Extracurriculars if working full time after college into a DIY post-bacc

Hi everyone,

Non-traditional student/career changer here. I completed my BA back in 2012 and went right into an MA program so I’m not coming from a science background. Shortly after I started working full time as a first responder, which I’ve been doing for the past seven years. I just began taking my prereq courses for med school.

While I did participate in extracurricular activities in college and into graduate school, is it even relevant anymore? I know pre-med advisors will tell you to only list extracurriculars after high school, but at this point in my life, as a 32 year old non-trad career changer, are college extracurriculars worth mentioning? I feel like most of the traditional qualities we get from extracurriculars are still present today (leadership, teamwork, work ethic, time management, social interaction, etc.), but I think I can articulate those qualities from solely working full-time while completing a DIY post bacc, getting clinical experience, and shadowing.

Any thoughts?

From what I understand, extracurricular activities don’t expire so I don’t see a reason why you couldn’t list them.

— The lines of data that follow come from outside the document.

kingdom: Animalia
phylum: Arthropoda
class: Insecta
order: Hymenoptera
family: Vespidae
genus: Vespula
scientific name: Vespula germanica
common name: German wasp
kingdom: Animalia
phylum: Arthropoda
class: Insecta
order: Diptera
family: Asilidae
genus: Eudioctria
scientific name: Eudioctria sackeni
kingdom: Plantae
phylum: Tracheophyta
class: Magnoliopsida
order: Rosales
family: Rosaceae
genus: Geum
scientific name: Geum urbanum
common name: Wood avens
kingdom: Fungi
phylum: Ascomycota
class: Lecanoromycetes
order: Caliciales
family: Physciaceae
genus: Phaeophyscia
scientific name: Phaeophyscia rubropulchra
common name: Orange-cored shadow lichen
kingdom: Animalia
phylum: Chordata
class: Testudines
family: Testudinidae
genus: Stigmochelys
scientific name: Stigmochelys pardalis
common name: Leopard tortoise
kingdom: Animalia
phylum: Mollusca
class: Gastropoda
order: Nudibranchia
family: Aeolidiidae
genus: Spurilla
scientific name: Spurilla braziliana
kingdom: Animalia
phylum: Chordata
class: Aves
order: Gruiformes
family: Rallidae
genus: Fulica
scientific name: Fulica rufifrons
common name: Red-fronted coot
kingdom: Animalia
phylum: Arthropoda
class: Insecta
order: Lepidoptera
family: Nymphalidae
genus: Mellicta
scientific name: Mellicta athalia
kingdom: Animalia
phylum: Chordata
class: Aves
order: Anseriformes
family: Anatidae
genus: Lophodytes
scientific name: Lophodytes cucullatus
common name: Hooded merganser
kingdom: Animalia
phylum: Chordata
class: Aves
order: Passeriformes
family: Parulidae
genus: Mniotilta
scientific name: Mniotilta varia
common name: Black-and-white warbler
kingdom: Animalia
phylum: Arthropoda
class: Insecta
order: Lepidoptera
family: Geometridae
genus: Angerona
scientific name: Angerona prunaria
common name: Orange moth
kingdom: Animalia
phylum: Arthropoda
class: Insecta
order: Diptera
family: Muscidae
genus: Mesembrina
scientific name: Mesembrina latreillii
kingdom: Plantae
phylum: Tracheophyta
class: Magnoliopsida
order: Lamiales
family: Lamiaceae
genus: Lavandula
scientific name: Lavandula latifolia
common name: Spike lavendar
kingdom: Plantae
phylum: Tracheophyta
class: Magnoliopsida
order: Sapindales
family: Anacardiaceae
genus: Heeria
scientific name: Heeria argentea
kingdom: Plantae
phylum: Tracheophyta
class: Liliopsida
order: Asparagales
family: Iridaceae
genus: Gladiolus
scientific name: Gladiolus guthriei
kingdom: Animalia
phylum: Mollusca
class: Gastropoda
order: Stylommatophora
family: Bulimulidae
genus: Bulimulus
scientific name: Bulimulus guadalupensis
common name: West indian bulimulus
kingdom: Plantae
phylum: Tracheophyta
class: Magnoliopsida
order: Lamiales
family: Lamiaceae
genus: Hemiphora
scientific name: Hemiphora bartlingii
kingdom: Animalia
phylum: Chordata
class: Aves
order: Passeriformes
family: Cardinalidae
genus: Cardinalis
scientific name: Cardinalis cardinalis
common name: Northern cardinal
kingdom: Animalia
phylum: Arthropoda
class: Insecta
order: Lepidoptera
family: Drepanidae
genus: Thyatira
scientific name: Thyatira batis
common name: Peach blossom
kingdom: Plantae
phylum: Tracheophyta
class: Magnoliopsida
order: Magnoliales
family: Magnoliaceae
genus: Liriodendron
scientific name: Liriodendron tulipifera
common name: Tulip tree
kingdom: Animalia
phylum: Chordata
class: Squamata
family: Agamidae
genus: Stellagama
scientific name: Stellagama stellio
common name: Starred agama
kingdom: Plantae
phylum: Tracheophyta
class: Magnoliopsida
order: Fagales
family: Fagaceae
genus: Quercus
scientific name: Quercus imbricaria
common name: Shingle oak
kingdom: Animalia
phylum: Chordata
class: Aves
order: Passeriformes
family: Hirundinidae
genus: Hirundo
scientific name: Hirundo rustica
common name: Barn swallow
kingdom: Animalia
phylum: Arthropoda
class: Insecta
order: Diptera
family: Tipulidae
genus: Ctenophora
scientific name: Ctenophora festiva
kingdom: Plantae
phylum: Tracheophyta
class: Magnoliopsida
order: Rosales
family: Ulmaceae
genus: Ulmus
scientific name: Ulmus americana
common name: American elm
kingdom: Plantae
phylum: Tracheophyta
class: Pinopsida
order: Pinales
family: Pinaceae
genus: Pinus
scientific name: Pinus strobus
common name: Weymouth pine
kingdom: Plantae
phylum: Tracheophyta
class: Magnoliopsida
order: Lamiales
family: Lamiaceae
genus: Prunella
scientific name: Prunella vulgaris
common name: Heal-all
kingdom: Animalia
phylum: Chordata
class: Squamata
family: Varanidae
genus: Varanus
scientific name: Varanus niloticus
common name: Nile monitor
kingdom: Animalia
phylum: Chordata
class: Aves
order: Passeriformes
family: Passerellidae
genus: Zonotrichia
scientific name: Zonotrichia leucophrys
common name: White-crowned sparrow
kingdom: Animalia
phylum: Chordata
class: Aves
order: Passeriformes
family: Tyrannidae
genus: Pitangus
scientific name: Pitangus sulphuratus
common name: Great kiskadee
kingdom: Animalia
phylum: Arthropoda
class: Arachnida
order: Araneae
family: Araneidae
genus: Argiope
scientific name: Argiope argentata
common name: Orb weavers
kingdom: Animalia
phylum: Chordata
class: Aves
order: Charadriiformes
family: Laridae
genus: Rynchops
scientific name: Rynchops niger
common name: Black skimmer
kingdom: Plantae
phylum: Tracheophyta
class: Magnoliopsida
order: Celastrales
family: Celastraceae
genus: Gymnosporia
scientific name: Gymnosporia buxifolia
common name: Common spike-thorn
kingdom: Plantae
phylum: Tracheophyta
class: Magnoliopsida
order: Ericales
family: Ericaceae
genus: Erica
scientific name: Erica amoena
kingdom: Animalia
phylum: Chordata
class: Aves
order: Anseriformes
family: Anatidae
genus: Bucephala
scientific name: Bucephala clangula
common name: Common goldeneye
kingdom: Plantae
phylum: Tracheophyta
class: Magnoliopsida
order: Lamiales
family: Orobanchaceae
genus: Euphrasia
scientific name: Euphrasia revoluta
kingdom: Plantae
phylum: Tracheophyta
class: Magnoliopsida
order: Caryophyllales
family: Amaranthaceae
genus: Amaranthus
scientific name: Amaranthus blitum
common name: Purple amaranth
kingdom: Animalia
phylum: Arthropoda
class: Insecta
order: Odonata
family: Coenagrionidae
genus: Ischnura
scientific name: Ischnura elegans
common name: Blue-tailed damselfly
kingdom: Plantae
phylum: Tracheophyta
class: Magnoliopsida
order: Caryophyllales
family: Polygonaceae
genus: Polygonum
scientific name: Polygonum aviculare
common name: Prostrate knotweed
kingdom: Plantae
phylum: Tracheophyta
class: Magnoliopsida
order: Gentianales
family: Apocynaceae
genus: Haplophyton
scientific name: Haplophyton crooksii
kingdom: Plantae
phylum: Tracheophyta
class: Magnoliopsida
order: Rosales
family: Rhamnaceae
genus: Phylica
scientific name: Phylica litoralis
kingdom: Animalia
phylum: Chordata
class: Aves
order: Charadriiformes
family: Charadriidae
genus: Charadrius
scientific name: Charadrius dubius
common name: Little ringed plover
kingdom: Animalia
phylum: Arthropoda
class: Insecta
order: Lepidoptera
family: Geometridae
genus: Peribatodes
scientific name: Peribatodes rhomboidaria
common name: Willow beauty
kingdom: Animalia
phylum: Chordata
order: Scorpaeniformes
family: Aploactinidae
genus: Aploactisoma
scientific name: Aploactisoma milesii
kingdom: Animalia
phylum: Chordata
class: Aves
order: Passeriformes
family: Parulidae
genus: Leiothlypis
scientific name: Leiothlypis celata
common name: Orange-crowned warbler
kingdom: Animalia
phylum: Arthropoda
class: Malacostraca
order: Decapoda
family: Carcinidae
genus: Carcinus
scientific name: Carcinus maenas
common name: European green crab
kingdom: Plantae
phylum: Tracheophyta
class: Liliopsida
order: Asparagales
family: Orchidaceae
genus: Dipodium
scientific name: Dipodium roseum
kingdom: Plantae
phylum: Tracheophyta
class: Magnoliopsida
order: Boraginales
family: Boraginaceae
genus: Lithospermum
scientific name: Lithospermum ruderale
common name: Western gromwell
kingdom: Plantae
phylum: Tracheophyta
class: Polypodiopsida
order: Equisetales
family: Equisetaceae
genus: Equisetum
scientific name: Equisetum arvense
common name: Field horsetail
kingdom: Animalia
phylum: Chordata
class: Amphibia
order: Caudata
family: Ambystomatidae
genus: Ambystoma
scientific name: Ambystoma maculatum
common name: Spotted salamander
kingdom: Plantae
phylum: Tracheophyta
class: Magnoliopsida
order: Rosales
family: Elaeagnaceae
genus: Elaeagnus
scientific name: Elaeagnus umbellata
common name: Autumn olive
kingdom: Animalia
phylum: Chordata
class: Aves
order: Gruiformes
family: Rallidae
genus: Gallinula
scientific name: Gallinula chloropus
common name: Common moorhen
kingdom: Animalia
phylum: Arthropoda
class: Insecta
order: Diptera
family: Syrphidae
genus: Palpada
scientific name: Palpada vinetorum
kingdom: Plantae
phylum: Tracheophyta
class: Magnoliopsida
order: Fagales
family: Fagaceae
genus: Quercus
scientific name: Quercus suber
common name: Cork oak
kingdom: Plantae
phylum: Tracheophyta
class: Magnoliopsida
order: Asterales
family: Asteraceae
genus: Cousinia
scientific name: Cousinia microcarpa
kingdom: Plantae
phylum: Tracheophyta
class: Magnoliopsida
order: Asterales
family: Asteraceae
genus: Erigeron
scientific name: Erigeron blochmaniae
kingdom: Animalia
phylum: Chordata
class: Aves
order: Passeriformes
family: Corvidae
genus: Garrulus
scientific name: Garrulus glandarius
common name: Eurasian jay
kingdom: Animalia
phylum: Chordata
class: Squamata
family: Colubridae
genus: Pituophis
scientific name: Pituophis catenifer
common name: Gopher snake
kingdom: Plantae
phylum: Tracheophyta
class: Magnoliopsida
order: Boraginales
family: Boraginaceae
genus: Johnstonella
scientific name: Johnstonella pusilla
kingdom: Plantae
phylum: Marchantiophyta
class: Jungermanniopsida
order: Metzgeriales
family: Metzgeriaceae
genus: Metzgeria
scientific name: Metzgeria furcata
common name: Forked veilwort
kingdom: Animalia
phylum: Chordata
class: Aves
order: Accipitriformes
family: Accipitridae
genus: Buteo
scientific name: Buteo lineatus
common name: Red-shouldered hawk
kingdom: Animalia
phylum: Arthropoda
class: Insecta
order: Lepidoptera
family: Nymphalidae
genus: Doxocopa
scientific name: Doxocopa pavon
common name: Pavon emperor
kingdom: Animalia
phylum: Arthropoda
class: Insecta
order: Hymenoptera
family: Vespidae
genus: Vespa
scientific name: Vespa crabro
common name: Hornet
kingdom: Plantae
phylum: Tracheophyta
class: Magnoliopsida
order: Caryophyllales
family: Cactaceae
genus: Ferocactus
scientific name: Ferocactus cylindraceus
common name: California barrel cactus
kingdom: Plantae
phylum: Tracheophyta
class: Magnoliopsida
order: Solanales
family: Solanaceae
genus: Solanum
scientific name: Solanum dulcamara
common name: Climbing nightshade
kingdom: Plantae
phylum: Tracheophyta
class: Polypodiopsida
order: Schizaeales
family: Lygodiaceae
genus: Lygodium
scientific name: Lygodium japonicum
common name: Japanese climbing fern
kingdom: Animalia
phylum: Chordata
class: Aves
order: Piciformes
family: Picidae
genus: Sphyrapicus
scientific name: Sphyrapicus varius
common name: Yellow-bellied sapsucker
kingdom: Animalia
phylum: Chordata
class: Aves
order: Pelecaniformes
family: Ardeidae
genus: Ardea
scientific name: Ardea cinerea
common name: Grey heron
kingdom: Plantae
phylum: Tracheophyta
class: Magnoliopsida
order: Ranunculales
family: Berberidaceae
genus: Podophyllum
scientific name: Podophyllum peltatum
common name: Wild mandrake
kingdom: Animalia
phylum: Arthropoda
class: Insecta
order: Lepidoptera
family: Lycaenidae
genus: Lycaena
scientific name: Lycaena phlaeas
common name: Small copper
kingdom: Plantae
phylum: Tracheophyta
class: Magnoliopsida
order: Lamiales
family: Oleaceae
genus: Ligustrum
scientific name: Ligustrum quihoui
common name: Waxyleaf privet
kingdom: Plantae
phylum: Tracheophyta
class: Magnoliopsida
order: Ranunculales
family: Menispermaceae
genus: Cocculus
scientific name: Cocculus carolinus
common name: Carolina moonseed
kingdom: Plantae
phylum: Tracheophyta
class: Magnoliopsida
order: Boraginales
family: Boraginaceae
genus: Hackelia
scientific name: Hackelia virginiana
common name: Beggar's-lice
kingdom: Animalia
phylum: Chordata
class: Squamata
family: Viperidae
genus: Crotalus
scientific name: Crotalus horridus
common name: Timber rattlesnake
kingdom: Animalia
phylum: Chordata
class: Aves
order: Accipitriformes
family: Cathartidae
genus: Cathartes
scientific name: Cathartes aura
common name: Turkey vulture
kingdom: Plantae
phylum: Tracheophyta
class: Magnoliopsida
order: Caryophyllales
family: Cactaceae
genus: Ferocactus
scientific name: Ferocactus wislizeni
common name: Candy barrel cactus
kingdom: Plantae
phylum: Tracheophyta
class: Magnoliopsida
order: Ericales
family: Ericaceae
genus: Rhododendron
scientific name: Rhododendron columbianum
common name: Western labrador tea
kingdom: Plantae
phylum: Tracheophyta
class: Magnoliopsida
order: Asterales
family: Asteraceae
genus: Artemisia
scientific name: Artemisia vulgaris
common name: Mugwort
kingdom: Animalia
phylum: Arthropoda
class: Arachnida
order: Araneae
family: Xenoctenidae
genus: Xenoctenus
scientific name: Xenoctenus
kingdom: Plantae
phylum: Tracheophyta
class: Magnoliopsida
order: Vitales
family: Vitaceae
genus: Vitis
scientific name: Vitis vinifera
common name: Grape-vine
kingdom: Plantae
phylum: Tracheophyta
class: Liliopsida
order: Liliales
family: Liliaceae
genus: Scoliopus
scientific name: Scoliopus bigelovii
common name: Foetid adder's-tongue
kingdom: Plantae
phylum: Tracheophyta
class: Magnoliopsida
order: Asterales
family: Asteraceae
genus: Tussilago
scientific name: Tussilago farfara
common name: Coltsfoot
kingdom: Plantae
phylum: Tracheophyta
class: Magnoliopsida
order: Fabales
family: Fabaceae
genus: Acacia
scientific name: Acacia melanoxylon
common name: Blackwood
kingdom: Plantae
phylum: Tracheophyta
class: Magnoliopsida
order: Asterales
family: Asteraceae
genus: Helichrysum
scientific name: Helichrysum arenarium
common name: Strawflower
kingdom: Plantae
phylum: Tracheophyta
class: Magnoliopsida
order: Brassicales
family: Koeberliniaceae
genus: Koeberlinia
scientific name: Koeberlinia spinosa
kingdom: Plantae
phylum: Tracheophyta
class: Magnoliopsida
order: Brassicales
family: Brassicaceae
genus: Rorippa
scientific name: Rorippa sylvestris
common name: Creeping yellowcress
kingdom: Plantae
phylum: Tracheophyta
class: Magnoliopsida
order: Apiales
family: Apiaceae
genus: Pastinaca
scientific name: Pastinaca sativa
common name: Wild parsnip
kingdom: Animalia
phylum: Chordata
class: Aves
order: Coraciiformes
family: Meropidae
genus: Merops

However, space is limited on the applications (specifically the AMCAS). As such, it seems that the root question you are asking is, “How do I determine which activities to list and which ones I leave out?”

In addressing this question, I think there is another question to use to evaluate each activity: “How does this activity fit into the story I am telling in my application?” You could also rephrase this as, “what am I communicating about myself with this activity (e.g. interests, work ethic, etc.)?” Not all of your activities need to be healthcare related. But they should tell the ad comms something about you.

To give a hypothetical example, perhaps you found a passion for going on mission trips with a church in college and want to continue doing this into the future. Then list it. Even though the activity isn’t medical in nature it shows interest and involvement in the community and tells the ad comms about you. A side bonus is that this example can also easily be translated into a medical context (think Doctors Without Borders). However, this later part isn’t completely necessary.

The important part is to show what you are interested in, both in and outside of medicine. Med schools like students who are a part of the community and activities help to reflect this better than the other sections of the application. You don’t need to be involved in every area of the community, just some area. And to be honest, ad comms also understand that time is limited, so you also don’t necessarily need hundreds and hundreds of hours to show involvement.

Having said all of that, I haven’t hit the point of applying yet, so this is just my two cents. Either way, hope it helps give you something to think about. Good luck!